Con el propósito de adelantar trabajos de mantenimiento y reparación de la red eléctrica, la Electrificadora de Santander (Essa) programó una serie de cortes de luz para este sábado, 16 de septiembre, en varios sectores del área metropolitana de Bucaramanga, que irán hasta horas de la tarde.
Estas suspensiones, dependiendo del tipo de trabajo que se realice, pueden tardar entre media hora y nueve horas, según detalla la empresa.
Desde la empresa destacan que la suspensión del servicio de energía obedece a “trabajos de mantenimiento tanto correctivos como preventivos de redes y, además, sustituir algunos activos que cumplieron su vida útil”, esto con el propósito de disminuir el impacto negativo en las actividades de usuarios y clientes, indicó la Essa.
Así las cosas, la suspensión del servicio de energía eléctrica, según indica la página web de la Essa, afectará a los siguientes barrios y veredas:

Bucaramanga
7:00 a.m. - 5:00 p. m.: barrio Antonia Santos.
7:00 a. m. - 5:00 p. m.: barrio Gaitán.
Piedecuesta
8:00 a.m. - 2:00 p. m.: vereda Meseta Grande.
Ante esta situación, la electrificadora recomienda que los usuarios tengan opciones alternas para evitar afectaciones en las actividades diarias y, así mismo, “proteger sus equipos y demás elementos que funcionan a base de energía eléctrica, al tiempo que agradece su comprensión, por cuanto es indispensable realizar estos trabajos para garantizar la calidad del servicio de energía”.

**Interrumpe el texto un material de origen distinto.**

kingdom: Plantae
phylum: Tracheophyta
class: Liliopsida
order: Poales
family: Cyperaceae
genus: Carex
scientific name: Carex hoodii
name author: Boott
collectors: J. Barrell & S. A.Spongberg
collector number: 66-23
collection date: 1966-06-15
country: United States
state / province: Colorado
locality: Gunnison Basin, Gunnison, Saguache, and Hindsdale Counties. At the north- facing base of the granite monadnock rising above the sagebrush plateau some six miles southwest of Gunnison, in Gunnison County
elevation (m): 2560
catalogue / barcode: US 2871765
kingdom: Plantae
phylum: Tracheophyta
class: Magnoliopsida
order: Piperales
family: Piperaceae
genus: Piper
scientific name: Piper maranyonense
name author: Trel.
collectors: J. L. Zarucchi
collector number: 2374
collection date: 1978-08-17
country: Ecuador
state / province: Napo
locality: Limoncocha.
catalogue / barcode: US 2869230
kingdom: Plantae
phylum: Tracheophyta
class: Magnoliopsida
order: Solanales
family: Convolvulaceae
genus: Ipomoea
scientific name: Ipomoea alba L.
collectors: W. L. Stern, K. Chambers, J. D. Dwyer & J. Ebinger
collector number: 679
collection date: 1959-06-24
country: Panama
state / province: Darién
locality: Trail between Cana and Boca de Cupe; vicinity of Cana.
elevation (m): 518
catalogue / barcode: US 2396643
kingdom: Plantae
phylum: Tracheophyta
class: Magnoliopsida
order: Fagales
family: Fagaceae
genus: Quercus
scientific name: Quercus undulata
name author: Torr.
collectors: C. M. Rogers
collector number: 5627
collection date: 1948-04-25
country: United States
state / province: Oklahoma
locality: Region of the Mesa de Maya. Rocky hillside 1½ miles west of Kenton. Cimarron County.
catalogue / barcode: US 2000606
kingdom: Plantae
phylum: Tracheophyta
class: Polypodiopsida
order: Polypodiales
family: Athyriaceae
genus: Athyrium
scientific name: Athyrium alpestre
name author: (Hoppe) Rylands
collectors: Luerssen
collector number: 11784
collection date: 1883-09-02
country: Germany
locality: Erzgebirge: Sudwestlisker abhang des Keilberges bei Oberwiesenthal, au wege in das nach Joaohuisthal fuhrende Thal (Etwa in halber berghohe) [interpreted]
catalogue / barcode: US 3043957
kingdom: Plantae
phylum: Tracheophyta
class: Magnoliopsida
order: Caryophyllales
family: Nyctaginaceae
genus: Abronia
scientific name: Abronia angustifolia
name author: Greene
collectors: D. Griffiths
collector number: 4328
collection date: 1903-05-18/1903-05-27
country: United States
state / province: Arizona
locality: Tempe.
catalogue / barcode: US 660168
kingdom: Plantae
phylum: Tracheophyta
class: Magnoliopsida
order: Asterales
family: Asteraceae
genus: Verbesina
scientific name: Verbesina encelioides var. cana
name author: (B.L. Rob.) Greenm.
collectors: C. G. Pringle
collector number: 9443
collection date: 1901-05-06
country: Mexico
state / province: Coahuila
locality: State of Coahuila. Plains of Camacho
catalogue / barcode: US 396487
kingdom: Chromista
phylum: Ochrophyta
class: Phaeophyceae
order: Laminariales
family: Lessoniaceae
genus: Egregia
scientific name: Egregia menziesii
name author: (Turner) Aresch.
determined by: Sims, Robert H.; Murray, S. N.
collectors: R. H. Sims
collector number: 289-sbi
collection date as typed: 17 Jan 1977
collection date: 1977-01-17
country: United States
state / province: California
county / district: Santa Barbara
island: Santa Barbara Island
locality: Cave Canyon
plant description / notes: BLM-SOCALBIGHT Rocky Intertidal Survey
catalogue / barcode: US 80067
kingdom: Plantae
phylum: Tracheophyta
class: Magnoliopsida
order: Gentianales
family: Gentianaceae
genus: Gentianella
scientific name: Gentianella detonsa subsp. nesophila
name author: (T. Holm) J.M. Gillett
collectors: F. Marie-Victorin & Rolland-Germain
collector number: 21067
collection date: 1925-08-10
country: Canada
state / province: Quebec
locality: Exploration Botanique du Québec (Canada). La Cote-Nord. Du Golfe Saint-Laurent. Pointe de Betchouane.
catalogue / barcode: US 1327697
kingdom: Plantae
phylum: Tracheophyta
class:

Durante la realización de los mantenimientos piden a la ciudadanía no programar ningún tipo de trabajo que tenga acercamiento con las redes de energía eléctrica, dado que en cualquier momento se podría restablecer el servicio.
Sin embargo, también informaron que las suspensiones del servicio, eventualmente, pueden ser canceladas, debido a variables externas como aspectos climáticos, entre otros.
Alarmante pobreza energética
Promigas dio a conocer el Índice Multidimensional de Pobreza Energética (Impe), en el cual reveló cuántas personas no tienen acceso a energía ni gas en el país.

El primer resultado disiente y preocupante fue que una de cada cinco personas en todo el país está en condición de pobreza energética, lo cual corresponde al 18,5 % de la población total del país. Al momento de plasmar ese porcentaje en habitantes, resulta que 9,8 millones de colombianos están en ese grupo.
La pobreza energética corresponde a no tener acceso a electricidad ni a una fuente adecuada para cocinar. En ese orden de ideas, el informe apunta a que continúa siendo un desafío brindarle acceso a bienes públicos y privados a las personas para emplear la energía en las realizaciones humanas.

Es curioso que Colombia tenga una de las mejores coberturas de acceso a energía de la región, siendo el 97 % correspondiente a eléctrica y 70 % a natural. No obstante, esa cobertura se ve opacada por los más de nueve millones de personas sin alcance de la misma.
De la totalidad de las personas, el 8 % no cuenta con energía eléctrica, el 61,8 % reside en municipios de mala calidad de este servicio y el 47,4 % necesita cocinar con leña, carbón y desechos.
La pobreza energética gana más notoriedad en zonas rurales que en centros urbanos, debido a que es 11 veces más grande. En estos territorios, aproximadamente el 47,9 % de las personas no cuentan con energía. Para el caso de las ciudades, corresponde al 4,3 % de la totalidad de la gente.